• **Extrait de texte**
++++++

Notre pratique consiste avant tout à créer des liens, entre les personnes, entre les idées : c’est par la rencontre que nous pourrons collaborer, produire spécifiquement des écrits pour les médias dont vous avez la charge, portraits, témoignages des participants… Nous vous invitons aussi à lire les lettres et forum de notre site Internet, à participer aux Rencontres publiques.
En résumé, si vous souhaitez observer ce qui se passe aujourd’hui en France sous le vocable citoyenneté… nous sommes avec plaisir vos interlocuteurs.
Laurence Gauthier
Nouvelles, grandes et petites
Un NOUVEAU rendez-vous : le 12 avril
Vous étiez nombreux à demander l’organisation d’une rencontre régulière qui permette de vivre un moment utile et convivial dans l’esprit de ce que sont, pour vous, les Ateliers de la Citoyenneté.
Nous commencerons par un café-palabre pour partager des nouvelles de nos initiatives respectives (celles des Ateliers bien sûr et aussi celles qu’amèneront tous les participants) et prendre le temps de rebondir de l’une à l’autre. Nous savons combien ces temps informels sont précieux.
Nous continuerons par un banc d’essai pour découvrir concrètement une démarche, une méthode, un jeu… qui pourrait contribuer à enrichir nos « habiletés citoyennes ». Pour ce premier rendez-vous, nous « testerons » avec Christine Zanetto une manière de pratiquer les ateliers d’écriture dans un esprit très proche de celui des Ateliers, comme vous pouvez en juger en lisant le témoignage de Monique, une participante : « J’ai été très impressionnée par la qualité d’écoute, de respect des personnes, mais aussi dans les propositions d’écriture : propositions ludiques, pas de jugement, ni de compétition, , du coup, cela induisait une grande présence à soi et aux autres. ».
NB : d’autre partages de pratique sont envisagés pour des rendez-vous ultérieurs : autour des ateliers d’argumentation par exemple ou encore des démarches de démocratie participatives pratiquées dans les pays scandinaves avec deux étudiants qui les ont vécues pendant une année passée aux Pays-Bas. La liste pourra s’enrichir de vos propositions !
Rendez-vous donc samedi 12 avril, de 9h30 à 12h30 au 40 rue de Crimée
Si ce rendez-vous correspond bien à l’attente que nous avons perçue, nous en ferons un rendez-vous régulier, tous les 2èmes samedis du mois.

++++++

• **Données recueillies**
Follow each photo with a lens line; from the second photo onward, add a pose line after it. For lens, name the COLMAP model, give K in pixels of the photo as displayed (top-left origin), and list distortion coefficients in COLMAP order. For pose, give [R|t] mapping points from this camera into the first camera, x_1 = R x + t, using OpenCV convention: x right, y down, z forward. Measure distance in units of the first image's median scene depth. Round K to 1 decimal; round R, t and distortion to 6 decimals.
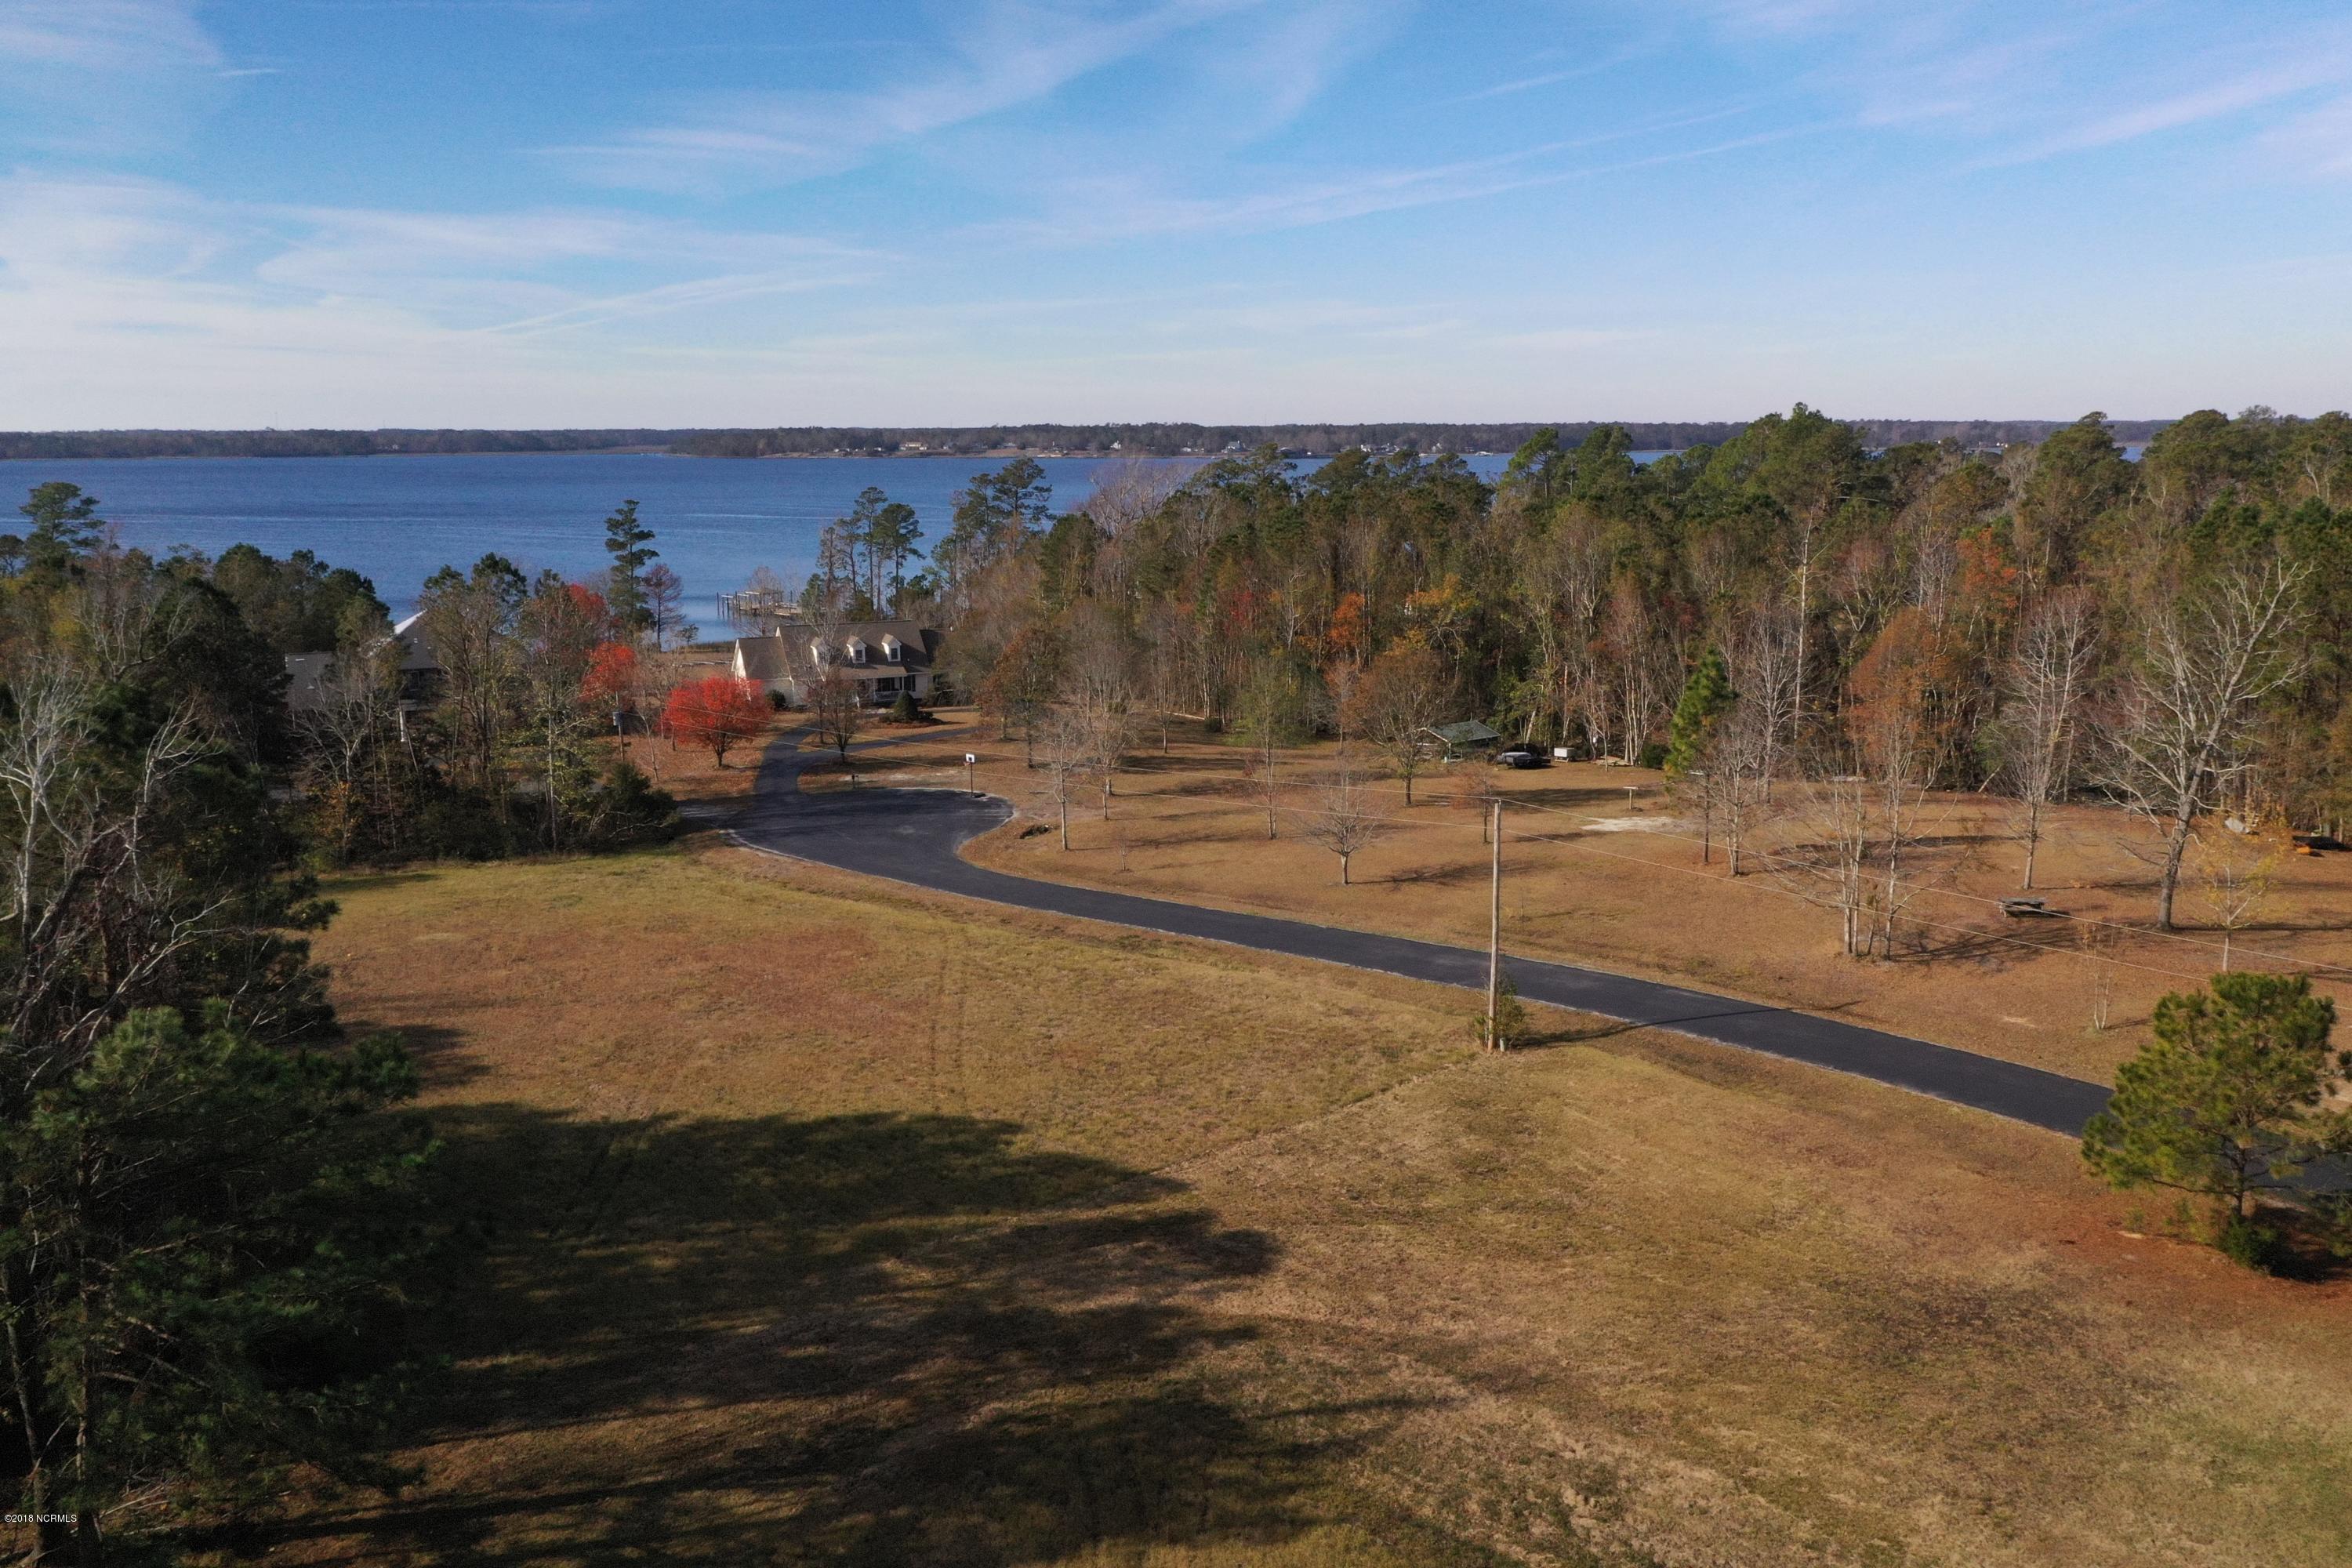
lens RADIAL K [[1890.2, 0, 1185.3], [0, 1890.2, 791.0], [0, 0, 1]] dist [0.001861, 0.008393]
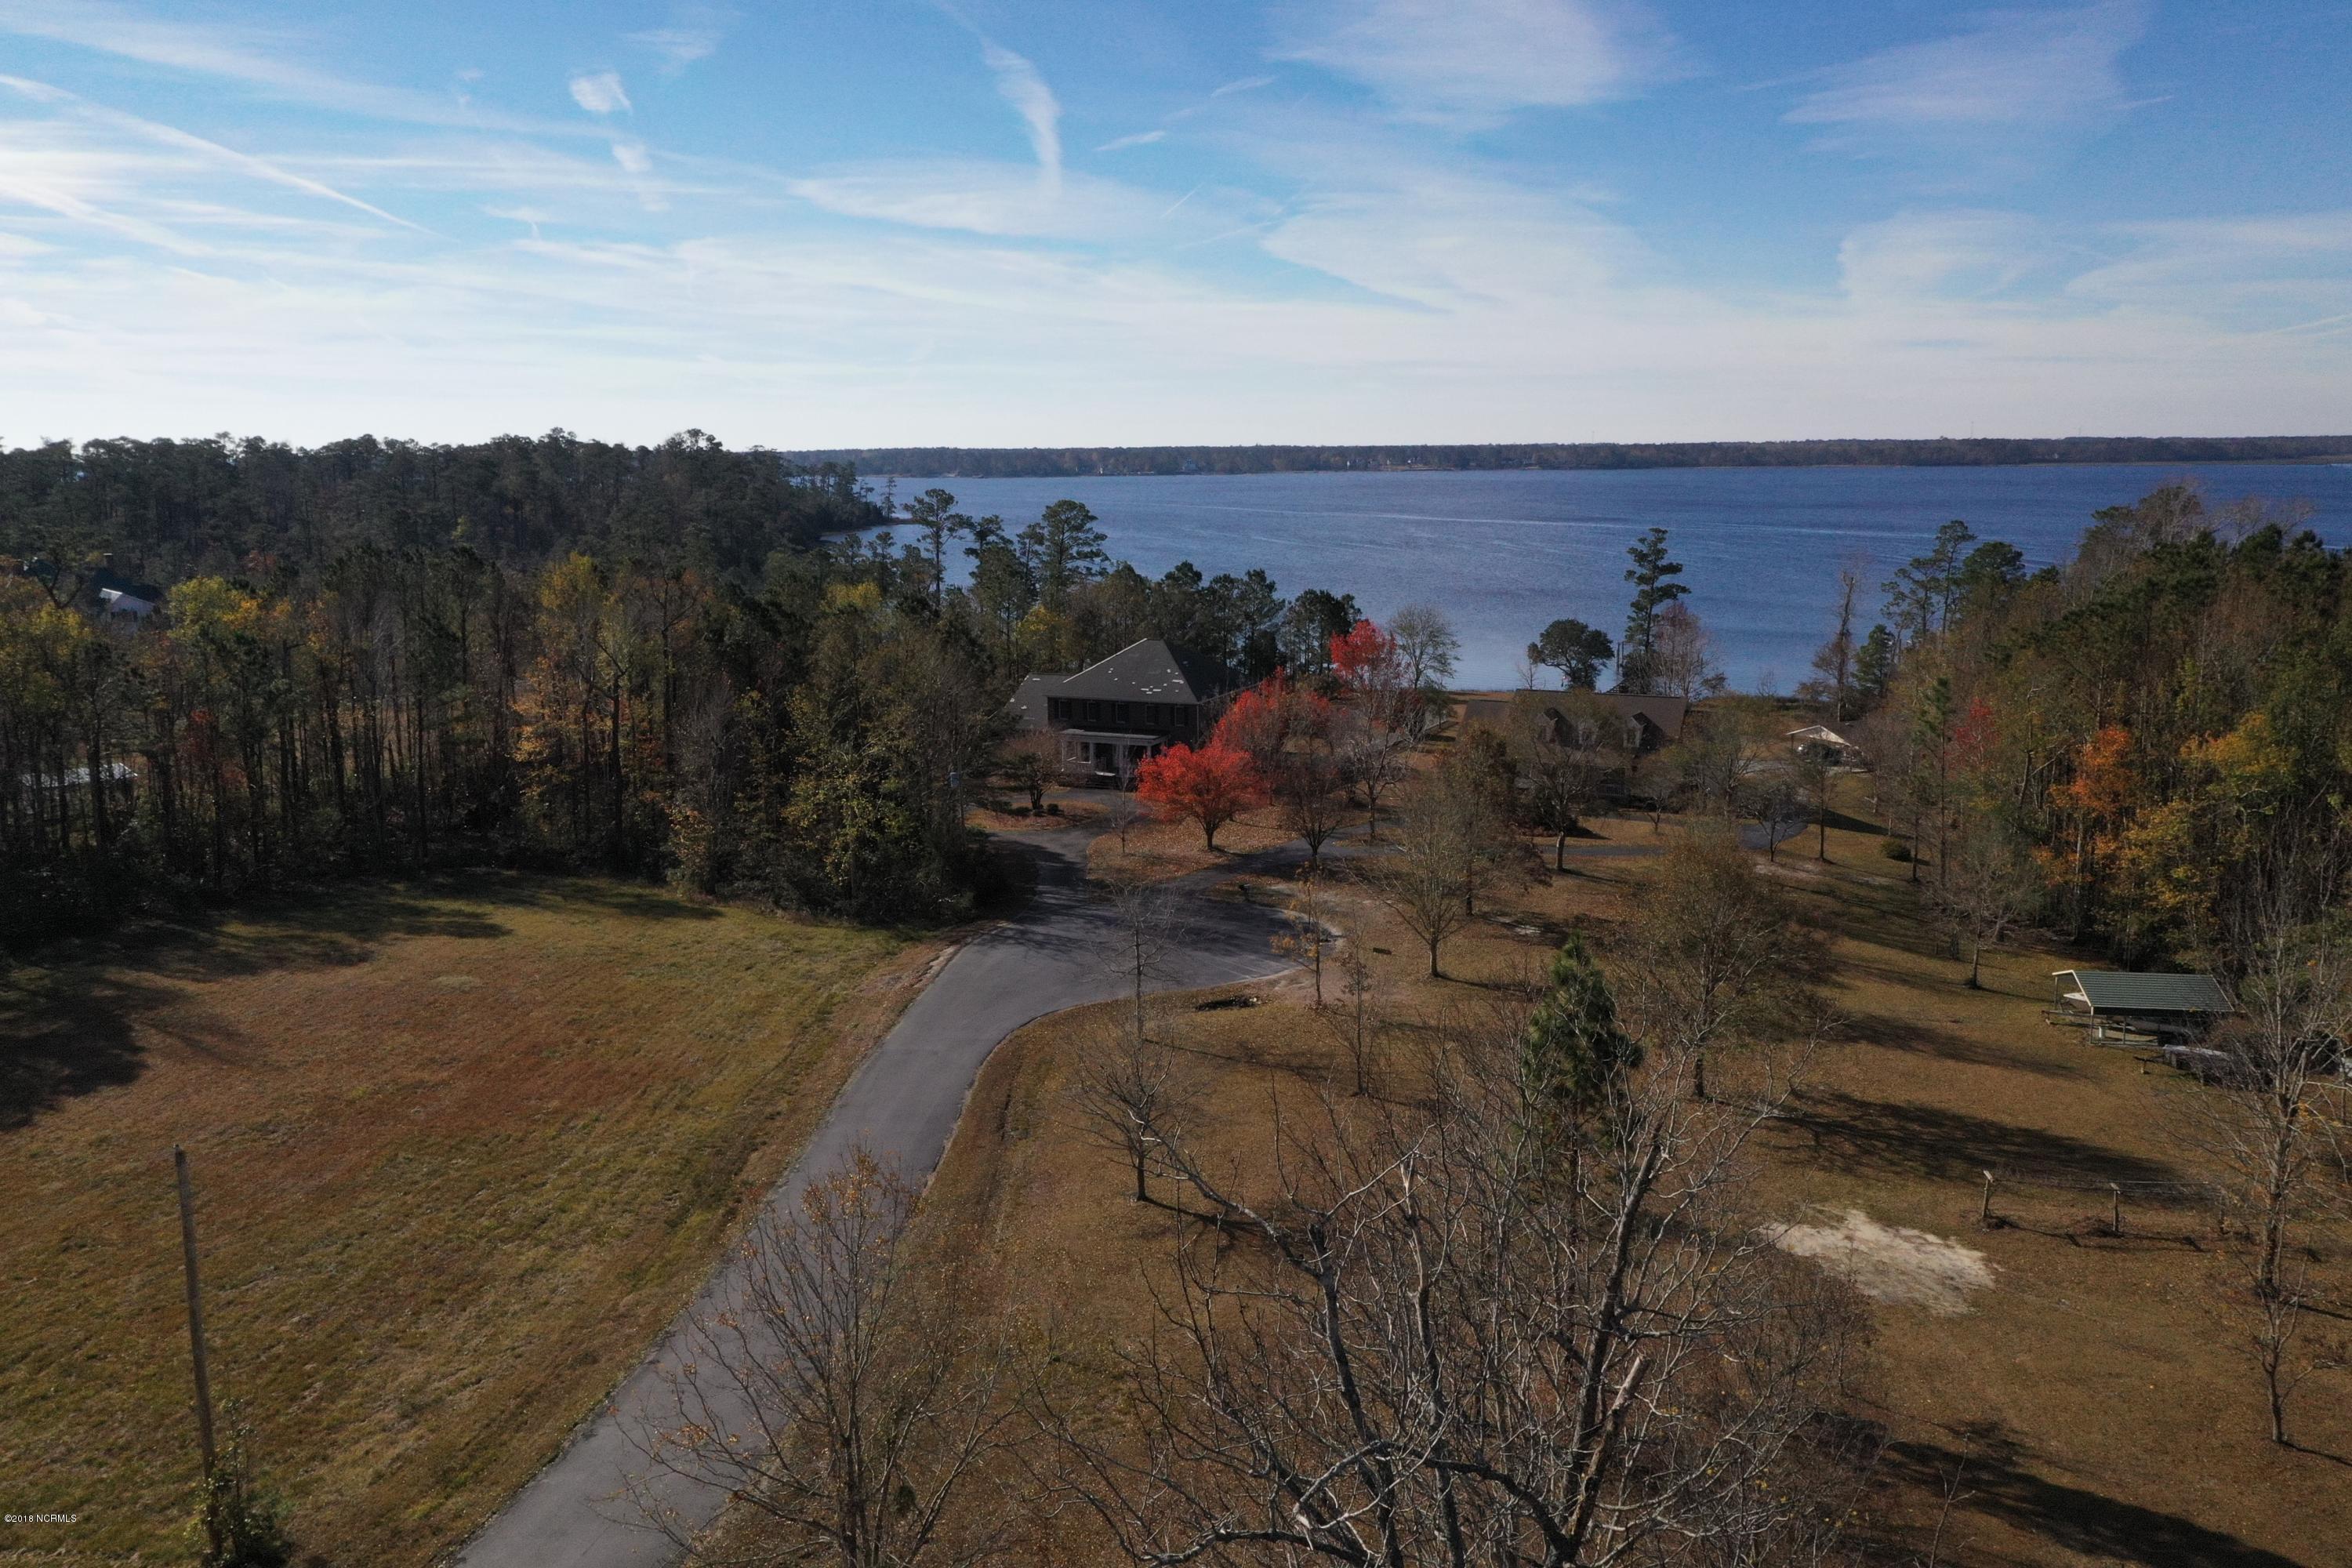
lens RADIAL K [[1890.2, 0, 1182.1], [0, 1890.2, 771.0], [0, 0, 1]] dist [0.001861, 0.008393]
pose [[0.644789, 0.126289, -0.753855, 0.769651], [-0.138180, 0.989266, 0.047538, -0.175754], [0.751766, 0.073516, 0.655319, 0.884932]]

++++++

• **Consigne**
Recopiez fidèlement le passage de l'extrait de texte qui commence à « Rendez-vous donc samedi » et se termine à « samedis du mois. ». Le matériel présenté n'a aucun rôle à jouer ici.

• **Zone de réponse**
Rendez-vous donc samedi 12 avril, de 9h30 à 12h30 au 40 rue de Crimée
Si ce rendez-vous correspond bien à l’attente que nous avons perçue, nous en ferons un rendez-vous régulier, tous les 2èmes samedis du mois.